As I said at the outset, this attack was regarded by both General Lee and myself as very hazardous; but it seemed necessary to do more than sit quietly waiting for General Grant to move upon our right, while each day was diminishing our strength by disease and death.

Let me also add that the movement made at Hare's Hill must have proved a great success but for the unforeseen and unavoidable miscarriages to which I have referred.

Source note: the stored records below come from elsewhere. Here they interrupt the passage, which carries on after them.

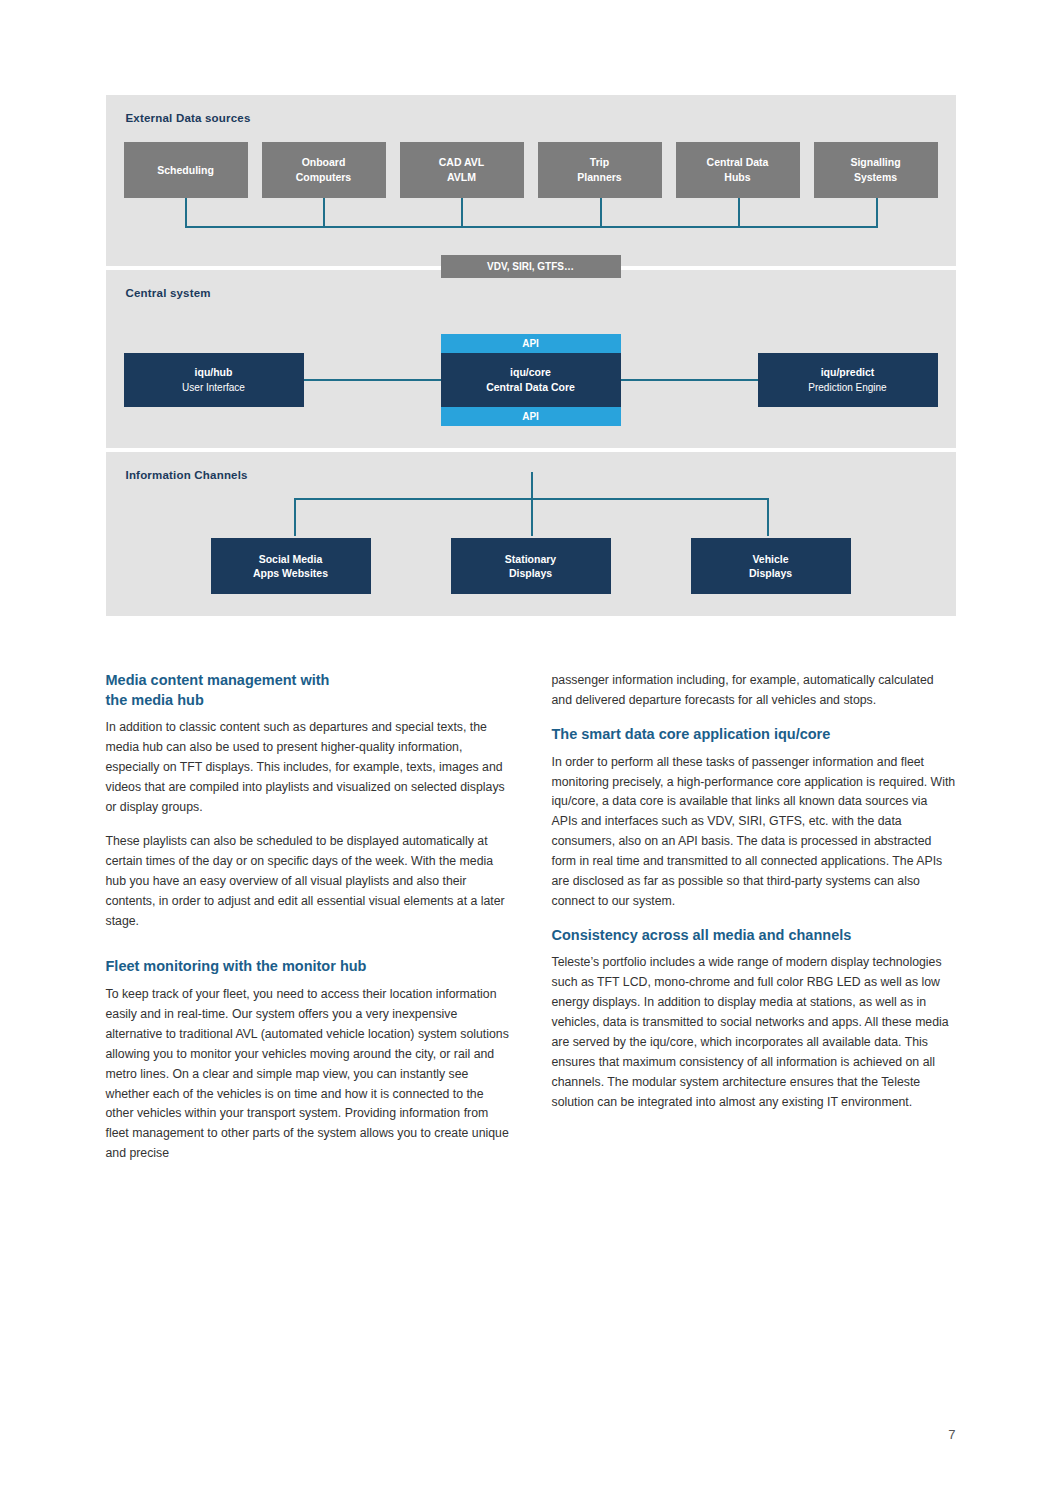External Data sources
Scheduling
Onboard
Computers
CAD AVL
AVLM
Trip
Planners
Central Data
Hubs
Signalling
Systems
VDV, SIRI, GTFS…
Central system
iqu/hub User Interface
API
iqu/core Central Data Core
API
iqu/predict Prediction Engine
Information Channels
Social Media
Apps Websites
Stationary
Displays
Vehicle
Displays
Media content management with
the media hub
In addition to classic content such as departures and special texts, the media hub can also be used to present higher-quality information, especially on TFT displays. This includes, for example, texts, images and videos that are compiled into playlists and visualized on selected displays or display groups.
These playlists can also be scheduled to be displayed automatically at certain times of the day or on specific days of the week. With the media hub you have an easy overview of all visual playlists and also their contents, in order to adjust and edit all essential visual elements at a later stage.
Fleet monitoring with the monitor hub
To keep track of your fleet, you need to access their location information easily and in real-time. Our system offers you a very inexpensive alternative to traditional AVL (automated vehicle location) system solutions allowing you to monitor your vehicles moving around the city, or rail and metro lines. On a clear and simple map view, you can instantly see whether each of the vehicles is on time and how it is connected to the other vehicles within your transport system. Providing information from fleet management to other parts of the system allows you to create unique and precise
passenger information including, for example, automatically calculated and delivered departure forecasts for all vehicles and stops.
The smart data core application iqu/core
In order to perform all these tasks of passenger information and fleet monitoring precisely, a high-performance core application is required. With iqu/core, a data core is available that links all known data sources via APIs and interfaces such as VDV, SIRI, GTFS, etc. with the data consumers, also on an API basis. The data is processed in abstracted form in real time and transmitted to all connected applications. The APIs are disclosed as far as possible so that third-party systems can also connect to our system.
Consistency across all media and channels
Teleste’s portfolio includes a wide range of modern display technologies such as TFT LCD, mono-chrome and full color RBG LED as well as low energy displays. In addition to display media at stations, as well as in vehicles, data is transmitted to social networks and apps. All these media are served by the iqu/core, which incorporates all available data. This ensures that maximum consistency of all information is achieved on all channels. The modular system architecture ensures that the Teleste solution can be integrated into almost any existing IT environment.
7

I am, very respectfully, your obedient servant,


Immediately following, and perhaps in consequence of this sortie, an extensive attack was made upon our lines to the left of Fort Steadman, but without any decisive results. On March 27th the main part of Grant's forces confronting Richmond were moved over to the lines before Petersburg, and his left was on the same day joined by Sheridan's division of cavalry. It will be remembered that Lee had sent Longstreet to the north side of the James as soon as he discovered that Grant had sent a corps across with the supposed purpose of attacking Richmond from that side. It was intended that Longstreet should return whenever the enemy withdrew his main force from the north side of the James; it appears, however, that this was so secretly done as to conceal the fact from General Longstreet, and that both Hancock and Ord had joined Grant, to swell his forces by two corps before our troops returned to join Lee. Grant, thus strengthened, made a more determined movement to gain the right of Lee's position; before he was ready to make his assault, however, Lee marched with a comparatively very small force, took the initiative, and on the 31st struck the enemy's advance and repulsed him in great confusion, following until confronted by the heavy masses formed in open ground in the rear, when Lee withdrew his men back to their entrenchments.